Actuellement, les Zones de Préservation sont protégées à 15 %, tandis que celles d’Atténuation atteignent à peine 16 %, des chiffres insuffisants face aux défis écologiques du transport maritime.

Lacunes dans la protection et nécessité d’action
« Ces données mettent en évidence d’importantes lacunes dans la protection de la biodiversité marine et soulignent la nécessité de renforcer les mesures de conservation et de planification du trafic maritime à l’échelle mondiale », a expliqué Marcello D’Amico, chercheur à l’EBD-CSIC.
L’identification de zones à faible activité maritime et de zones où la biodiversité coïncide avec une forte densité de trafic offre une base objective pour orienter la planification spatiale marine et la prise de décisions en matière de gestion.
Objectif 30×30 : protéger 30 % des zones marines
Les résultats de l’étude montrent clairement que les systèmes actuels de protection sont insuffisants. C’est pourquoi les chercheurs soulignent la nécessité de renforcer les mesures de conservation et de les coordonner avec une meilleure planification du trafic maritime à l’échelle mondiale.

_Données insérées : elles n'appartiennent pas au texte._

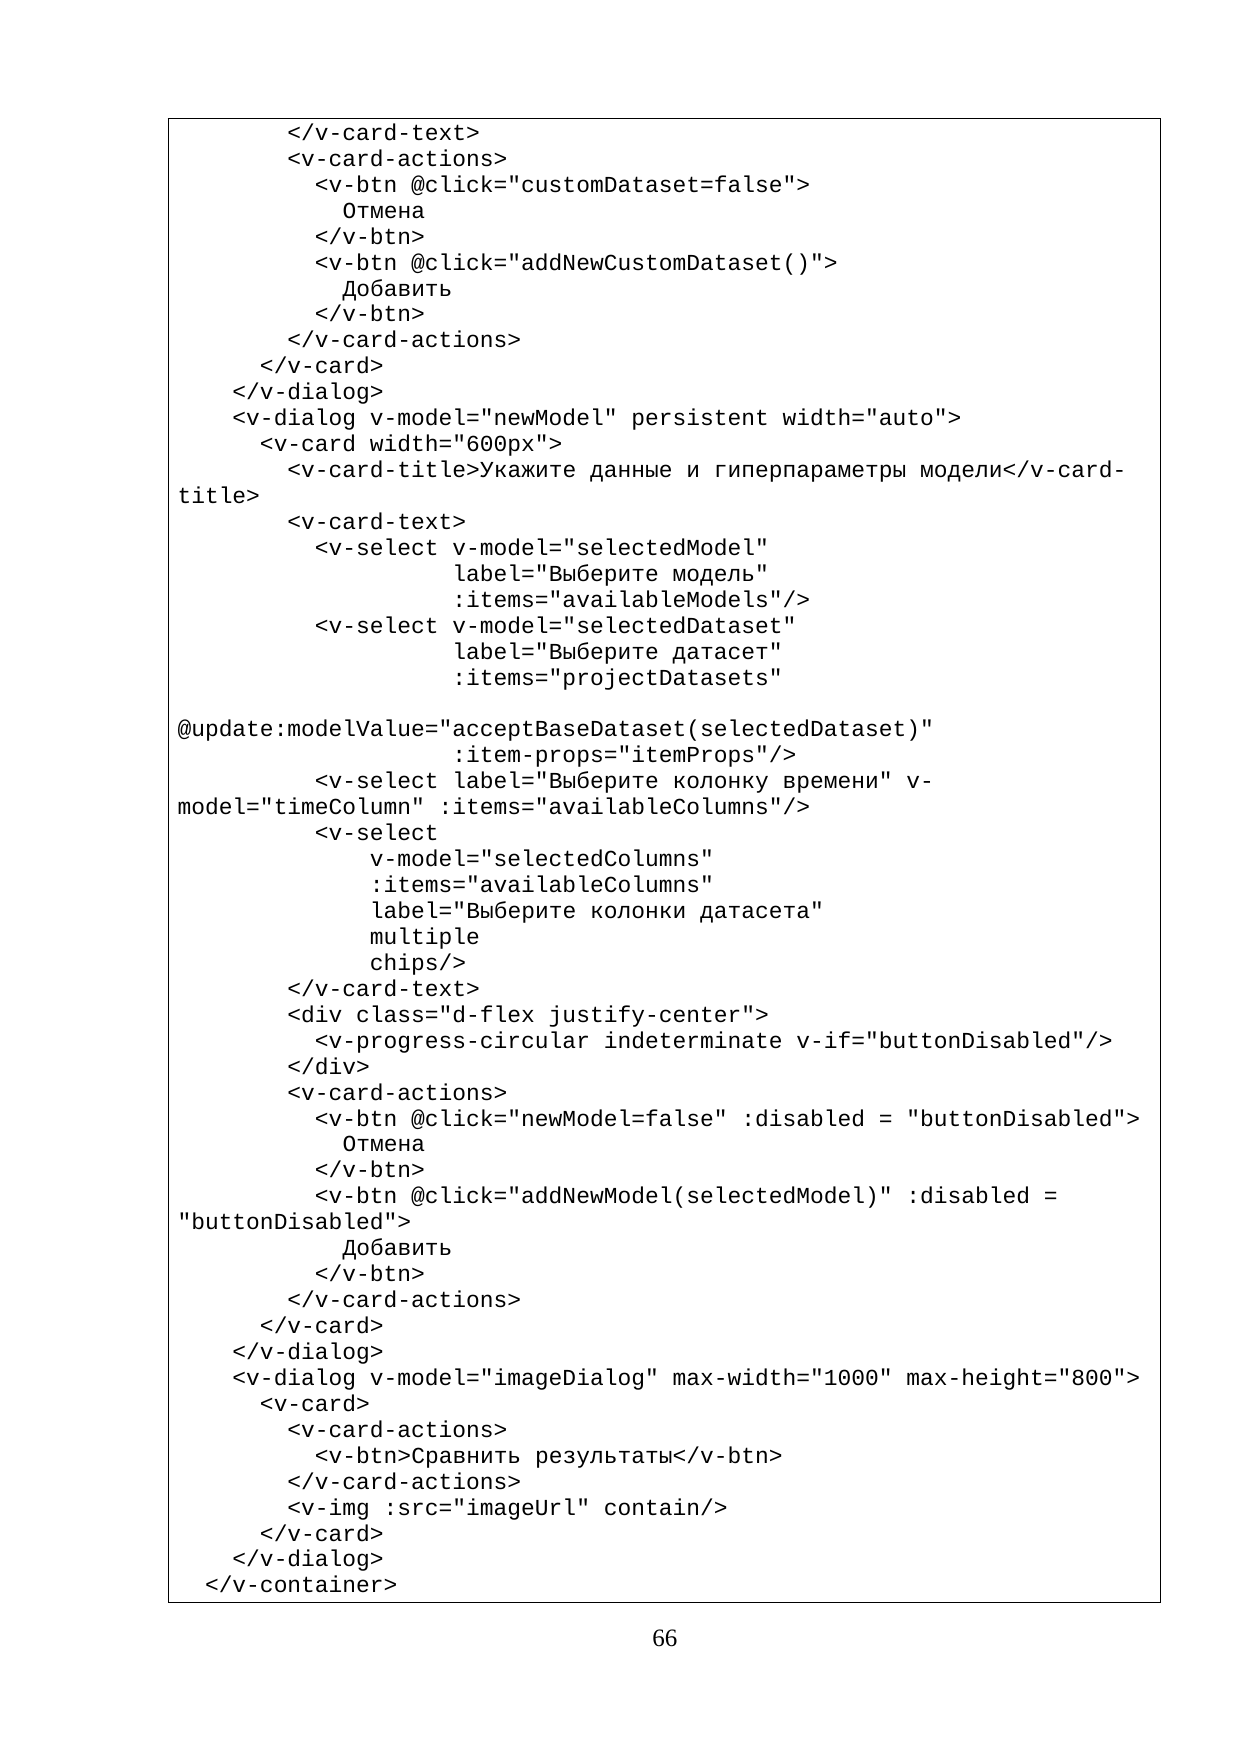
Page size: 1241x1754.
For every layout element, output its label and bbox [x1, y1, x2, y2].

Cette recherche jette les bases pour définir des politiques permettant de relever les défis écologiques du transport maritime et d’atteindre l’Objectif 30×30 du Cadre Mondial de la Biodiversité Kunming-Montréal, auquel de nombreux pays se sont engagés. L’objectif vise à protéger 30 % des zones marines d’ici 2030, garantissant la conservation des écosystèmes essentiels à la vie sur la planète.

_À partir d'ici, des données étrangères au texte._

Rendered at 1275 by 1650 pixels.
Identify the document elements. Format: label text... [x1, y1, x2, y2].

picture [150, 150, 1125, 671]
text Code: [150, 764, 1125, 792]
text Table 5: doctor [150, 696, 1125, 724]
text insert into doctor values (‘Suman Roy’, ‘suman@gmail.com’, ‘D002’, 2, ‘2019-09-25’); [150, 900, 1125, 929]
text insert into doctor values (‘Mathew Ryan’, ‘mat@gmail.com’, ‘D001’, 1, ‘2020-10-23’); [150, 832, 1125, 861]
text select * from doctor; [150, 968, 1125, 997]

L’étude dirigée par l’Université de l’Algarve et le CSIC révèle un panorama clair : la biodiversité marine est en danger face au trafic maritime mondial et la couverture de protection actuelle est insuffisante.
Renforcer les mesures de conservation, étendre les Zones Marines Protégées et coordonner la gestion du transport maritime sont des étapes indispensables pour respecter les engagements internationaux et assurer un avenir durable pour les océans.